Night terrors: what do anxiety dreams mean?

These are anxious times – but how does this affect our sleep, and what can we learn from the exam crises and missed trains that haunt the small hours

Antonio Zadra, a psychologist, is sharing a memory of a horrific experience at sea. He had almost made it to shore, but knew he was about to die. In fact, these were his final 20 seconds of life. Just then, his eight-year-old son appeared at the water’s edge. He looked at Zadra, and Zadra heard the words: “Dad, no!” Two years later, remembering the fear and horror of the moment makes him well up. “I was thinking: ‘I am about to die and I am going to die in front of my eight-year-old son.” He recalls the vivid depth in his son’s eyes, the completeness with which he was able to look into them. And then, of course, he woke up and everything was OK, but not OK. The first thing he did in the morning was hug his son.

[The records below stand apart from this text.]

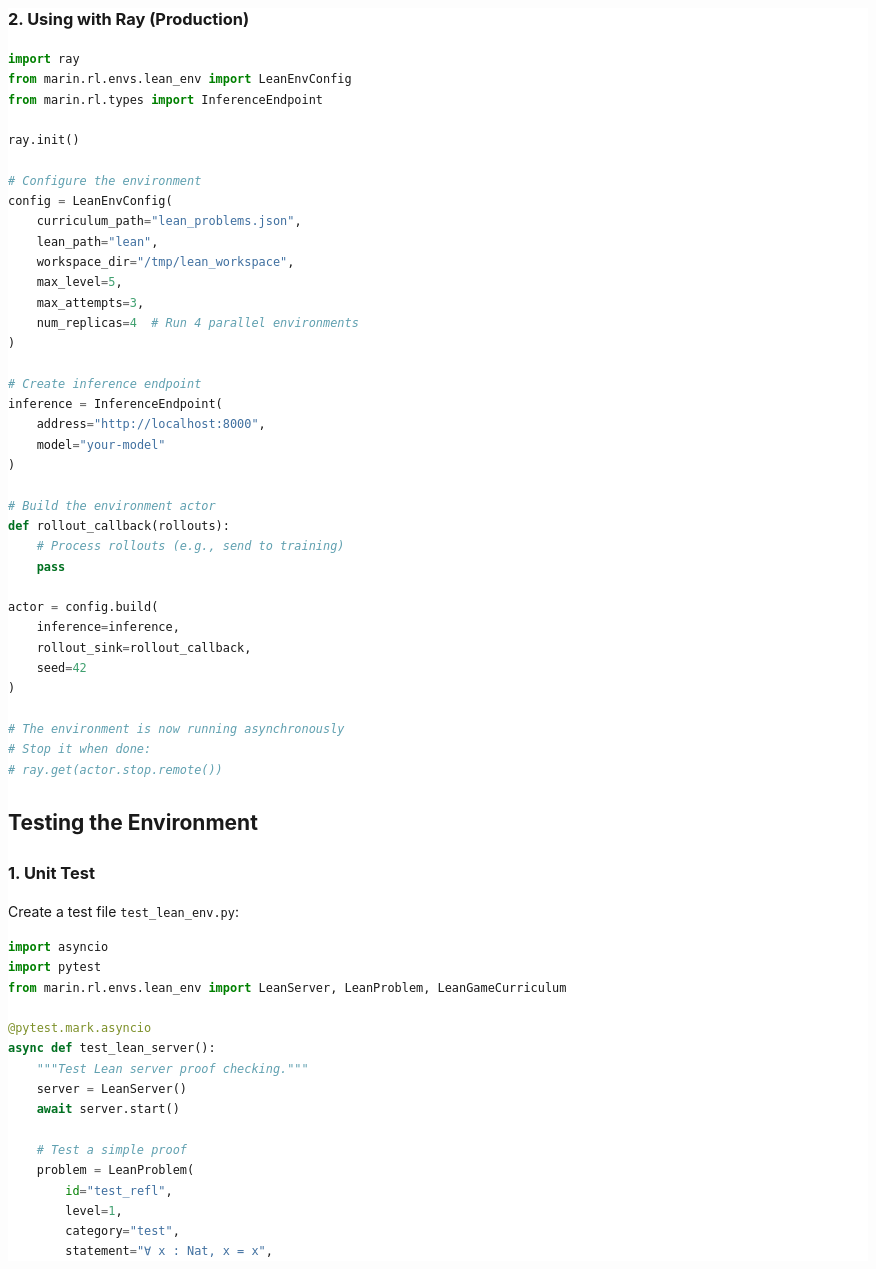 ### 2. Using with Ray (Production)

```python
import ray
from marin.rl.envs.lean_env import LeanEnvConfig
from marin.rl.types import InferenceEndpoint

ray.init()

# Configure the environment
config = LeanEnvConfig(
    curriculum_path="lean_problems.json",
    lean_path="lean",
    workspace_dir="/tmp/lean_workspace",
    max_level=5,
    max_attempts=3,
    num_replicas=4  # Run 4 parallel environments
)

# Create inference endpoint
inference = InferenceEndpoint(
    address="http://localhost:8000",
    model="your-model"
)

# Build the environment actor
def rollout_callback(rollouts):
    # Process rollouts (e.g., send to training)
    pass

actor = config.build(
    inference=inference,
    rollout_sink=rollout_callback,
    seed=42
)

# The environment is now running asynchronously
# Stop it when done:
# ray.get(actor.stop.remote())
```

## Testing the Environment

### 1. Unit Test

Create a test file `test_lean_env.py`:

```python
import asyncio
import pytest
from marin.rl.envs.lean_env import LeanServer, LeanProblem, LeanGameCurriculum

@pytest.mark.asyncio
async def test_lean_server():
    """Test Lean server proof checking."""
    server = LeanServer()
    await server.start()
    
    # Test a simple proof
    problem = LeanProblem(
        id="test_refl",
        level=1,
        category="test",
        statement="∀ x : Nat, x = x",
```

Zadra says this is his worst anxiety dream; one that still has the power to take his breath away. And, having read more than 10,000 dream reports for his work at the Center for Advanced Research in Sleep Medicine at the University of Montreal, he knows that his dream contains one of the most common motifs of anxiety dreams: that of our own imminent death (others include chase and pursuit, and loss of control). But this knowledge did nothing to ameliorate the shock and anguish of the moment. Technically, the only thing that stops this dream from being classified as a nightmare is the fact that it didn’t wake him up.